Work to complete:
(1) In the BrainWise text, how many children live at the Mama Paulita Home for Children?
(2) Turn the paragraph of the BrainWise text that begins "Adolescent Brain Conference." into a short bulleted list that keeps its main facts.
(3) Reproduce the BrainWise text word for word, starting with "Adolescent Brain Conference." and going on through "different school sites.".

Text passage:
◇ ◇ ◇ ◇ ◇ ◇ ◇

Students who completed BrainWise have significantly lower disciplinary referrals than students who don't take BrainWise. United Way conducted an evaluation of violence intervention methods used in an inner city Denver school and the BrainWise program was singled out as contributing to a decrease in office referrals.
BrainWise used as a Pilot Program at Casa Hogar "Mama Paulita" in Mexico. The Mama Paulita Home for Children is an orphanage of 40 children from ages 4 to 16. The director of the home learned about the BrainWise program on a trip to Denver and requested to use the program at their school. The 10 Wise Ways approach is being infused into the school curriculum and will be reinforced by staff members at the orphanage.
BrainWise in Alaska. BrainWise partnered with the Chugachmiut in 2004. The Chugachmiut is a regional Native non-profit tribal consortium that provides health and community social service related programs for families of the Chugach region.
Adolescent Brain Conference. BrainWise was one of 20 programs selected to be presented in June of 2005 at the Adolescent Brain Conference at the University of Pennsylvania in Philadelphia. Conference participants were selected because their work applied research findings that won Dr. Eric Kandel the 2000 Nobel Prize in Medicine. Dr. Barry presented her research on a BrainWise pilot study at five different school sites.

◇ ◇ ◇ ◇ ◇ ◇ ◇

[Dataset records]
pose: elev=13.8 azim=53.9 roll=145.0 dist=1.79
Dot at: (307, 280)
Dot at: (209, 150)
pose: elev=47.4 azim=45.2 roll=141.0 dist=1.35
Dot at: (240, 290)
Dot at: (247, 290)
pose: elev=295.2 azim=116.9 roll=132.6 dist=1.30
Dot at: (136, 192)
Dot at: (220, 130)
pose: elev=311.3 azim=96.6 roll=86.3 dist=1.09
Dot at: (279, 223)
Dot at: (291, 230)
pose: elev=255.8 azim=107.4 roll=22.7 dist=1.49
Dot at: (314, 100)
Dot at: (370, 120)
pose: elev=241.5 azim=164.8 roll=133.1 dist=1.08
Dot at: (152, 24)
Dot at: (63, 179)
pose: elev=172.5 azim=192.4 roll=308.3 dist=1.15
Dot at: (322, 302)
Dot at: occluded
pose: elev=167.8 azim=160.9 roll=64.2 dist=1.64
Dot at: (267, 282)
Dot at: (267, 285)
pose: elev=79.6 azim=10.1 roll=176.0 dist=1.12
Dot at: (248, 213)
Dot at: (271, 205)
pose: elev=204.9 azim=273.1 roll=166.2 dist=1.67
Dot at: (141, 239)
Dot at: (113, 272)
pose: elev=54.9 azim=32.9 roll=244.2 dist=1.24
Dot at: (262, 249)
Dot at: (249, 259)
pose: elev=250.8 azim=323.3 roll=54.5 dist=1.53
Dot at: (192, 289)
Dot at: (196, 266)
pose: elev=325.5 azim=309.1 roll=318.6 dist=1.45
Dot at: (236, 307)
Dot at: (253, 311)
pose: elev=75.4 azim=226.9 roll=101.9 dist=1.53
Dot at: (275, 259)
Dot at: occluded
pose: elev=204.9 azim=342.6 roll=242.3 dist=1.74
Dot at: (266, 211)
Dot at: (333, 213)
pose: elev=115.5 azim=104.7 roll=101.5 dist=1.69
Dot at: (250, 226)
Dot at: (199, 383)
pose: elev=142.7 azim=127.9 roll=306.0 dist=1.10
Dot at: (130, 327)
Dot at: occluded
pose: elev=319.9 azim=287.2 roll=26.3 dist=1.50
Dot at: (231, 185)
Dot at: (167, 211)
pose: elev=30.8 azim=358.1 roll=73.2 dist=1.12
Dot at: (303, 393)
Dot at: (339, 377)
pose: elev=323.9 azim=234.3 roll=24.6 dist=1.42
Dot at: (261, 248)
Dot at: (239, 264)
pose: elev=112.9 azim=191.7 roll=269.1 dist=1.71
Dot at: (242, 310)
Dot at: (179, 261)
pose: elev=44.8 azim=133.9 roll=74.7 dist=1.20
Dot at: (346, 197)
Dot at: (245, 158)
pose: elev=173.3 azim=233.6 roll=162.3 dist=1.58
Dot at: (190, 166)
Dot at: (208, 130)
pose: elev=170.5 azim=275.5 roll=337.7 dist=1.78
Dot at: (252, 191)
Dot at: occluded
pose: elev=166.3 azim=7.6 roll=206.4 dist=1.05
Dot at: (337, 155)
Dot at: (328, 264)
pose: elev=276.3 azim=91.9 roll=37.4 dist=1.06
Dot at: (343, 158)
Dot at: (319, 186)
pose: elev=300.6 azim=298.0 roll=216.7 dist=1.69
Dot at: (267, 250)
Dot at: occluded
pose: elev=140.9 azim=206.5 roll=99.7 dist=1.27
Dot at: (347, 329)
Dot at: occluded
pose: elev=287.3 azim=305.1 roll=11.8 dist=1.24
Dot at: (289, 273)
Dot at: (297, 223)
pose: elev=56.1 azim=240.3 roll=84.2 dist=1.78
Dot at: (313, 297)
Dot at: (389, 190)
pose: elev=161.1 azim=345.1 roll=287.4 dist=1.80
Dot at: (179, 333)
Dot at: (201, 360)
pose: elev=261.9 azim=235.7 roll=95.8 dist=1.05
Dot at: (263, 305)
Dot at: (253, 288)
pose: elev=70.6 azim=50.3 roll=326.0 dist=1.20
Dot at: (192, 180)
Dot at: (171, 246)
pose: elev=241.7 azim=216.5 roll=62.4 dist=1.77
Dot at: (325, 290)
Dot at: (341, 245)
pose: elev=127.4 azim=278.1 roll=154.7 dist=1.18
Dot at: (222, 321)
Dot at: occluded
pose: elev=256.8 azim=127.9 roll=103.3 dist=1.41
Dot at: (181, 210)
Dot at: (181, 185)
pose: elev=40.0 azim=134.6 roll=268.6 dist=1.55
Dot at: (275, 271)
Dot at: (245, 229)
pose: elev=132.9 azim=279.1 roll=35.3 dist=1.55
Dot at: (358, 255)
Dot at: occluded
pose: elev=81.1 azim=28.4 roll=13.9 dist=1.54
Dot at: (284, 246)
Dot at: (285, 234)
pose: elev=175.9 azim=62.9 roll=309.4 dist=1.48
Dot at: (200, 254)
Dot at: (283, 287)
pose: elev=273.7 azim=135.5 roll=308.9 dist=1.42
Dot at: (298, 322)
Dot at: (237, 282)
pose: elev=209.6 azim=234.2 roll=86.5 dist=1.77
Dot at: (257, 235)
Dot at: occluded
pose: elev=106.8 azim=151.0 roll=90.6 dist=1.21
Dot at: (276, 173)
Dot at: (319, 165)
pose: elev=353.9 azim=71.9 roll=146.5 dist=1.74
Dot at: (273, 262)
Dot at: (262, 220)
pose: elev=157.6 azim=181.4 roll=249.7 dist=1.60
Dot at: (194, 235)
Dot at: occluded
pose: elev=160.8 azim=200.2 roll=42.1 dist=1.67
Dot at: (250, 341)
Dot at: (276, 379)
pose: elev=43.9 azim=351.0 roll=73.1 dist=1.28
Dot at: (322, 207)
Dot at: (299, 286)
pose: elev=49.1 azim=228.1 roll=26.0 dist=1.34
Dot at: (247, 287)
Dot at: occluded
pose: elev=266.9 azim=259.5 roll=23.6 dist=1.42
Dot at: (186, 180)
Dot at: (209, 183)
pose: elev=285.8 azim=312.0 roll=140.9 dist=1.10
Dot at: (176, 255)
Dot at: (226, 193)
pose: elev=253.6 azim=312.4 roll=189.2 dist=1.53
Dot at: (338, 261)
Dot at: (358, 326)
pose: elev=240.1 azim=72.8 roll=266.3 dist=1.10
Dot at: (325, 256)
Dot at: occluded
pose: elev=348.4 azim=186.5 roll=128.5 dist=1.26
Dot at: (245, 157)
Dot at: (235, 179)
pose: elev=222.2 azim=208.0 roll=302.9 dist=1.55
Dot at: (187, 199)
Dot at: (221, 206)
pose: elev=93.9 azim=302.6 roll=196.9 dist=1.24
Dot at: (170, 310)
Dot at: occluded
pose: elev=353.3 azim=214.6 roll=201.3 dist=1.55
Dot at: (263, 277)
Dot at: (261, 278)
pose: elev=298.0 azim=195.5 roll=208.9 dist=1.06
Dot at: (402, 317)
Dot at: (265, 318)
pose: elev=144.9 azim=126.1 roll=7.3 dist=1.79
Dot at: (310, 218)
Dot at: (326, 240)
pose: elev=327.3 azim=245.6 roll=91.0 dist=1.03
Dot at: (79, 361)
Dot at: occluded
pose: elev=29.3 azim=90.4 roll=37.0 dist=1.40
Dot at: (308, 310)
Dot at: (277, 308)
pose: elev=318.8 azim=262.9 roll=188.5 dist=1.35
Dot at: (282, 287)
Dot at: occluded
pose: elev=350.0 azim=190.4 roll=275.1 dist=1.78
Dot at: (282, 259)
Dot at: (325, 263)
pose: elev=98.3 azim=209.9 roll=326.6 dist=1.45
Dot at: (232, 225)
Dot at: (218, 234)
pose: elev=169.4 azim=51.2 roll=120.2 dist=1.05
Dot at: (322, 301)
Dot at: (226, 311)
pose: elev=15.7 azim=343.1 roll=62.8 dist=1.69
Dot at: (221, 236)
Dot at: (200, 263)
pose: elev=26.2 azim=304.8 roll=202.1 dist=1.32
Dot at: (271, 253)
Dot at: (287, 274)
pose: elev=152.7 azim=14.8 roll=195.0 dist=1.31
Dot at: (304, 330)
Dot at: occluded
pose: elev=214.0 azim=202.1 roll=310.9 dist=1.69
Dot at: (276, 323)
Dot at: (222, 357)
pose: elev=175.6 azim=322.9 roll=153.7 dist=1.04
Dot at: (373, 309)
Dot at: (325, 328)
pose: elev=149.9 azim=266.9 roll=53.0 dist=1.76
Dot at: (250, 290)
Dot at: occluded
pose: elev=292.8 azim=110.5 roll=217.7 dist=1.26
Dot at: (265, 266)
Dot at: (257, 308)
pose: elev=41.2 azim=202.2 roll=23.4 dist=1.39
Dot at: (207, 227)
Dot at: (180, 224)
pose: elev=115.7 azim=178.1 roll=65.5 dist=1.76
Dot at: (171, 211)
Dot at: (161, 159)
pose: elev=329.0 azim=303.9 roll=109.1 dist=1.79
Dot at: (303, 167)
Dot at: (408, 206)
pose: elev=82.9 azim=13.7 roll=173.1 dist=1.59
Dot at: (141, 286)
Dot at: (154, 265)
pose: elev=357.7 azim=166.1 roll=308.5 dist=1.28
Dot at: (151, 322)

◇ ◇ ◇ ◇ ◇ ◇ ◇

Expected responses:
(1) 40 children.

(2)
- BrainWise was one of 20 programs chosen to be presented at the Adolescent Brain Conference at the University of Pennsylvania in Philadelphia in June 2005.
- Participants were chosen because their work applied research findings that won Dr. Eric Kandel the 2000 Nobel Prize in Medicine.
- Dr. Barry presented her research on a BrainWise pilot study at five school sites.

(3)
Adolescent Brain Conference. BrainWise was one of 20 programs selected to be presented in June of 2005 at the Adolescent Brain Conference at the University of Pennsylvania in Philadelphia. Conference participants were selected because their work applied research findings that won Dr. Eric Kandel the 2000 Nobel Prize in Medicine. Dr. Barry presented her research on a BrainWise pilot study at five different school sites.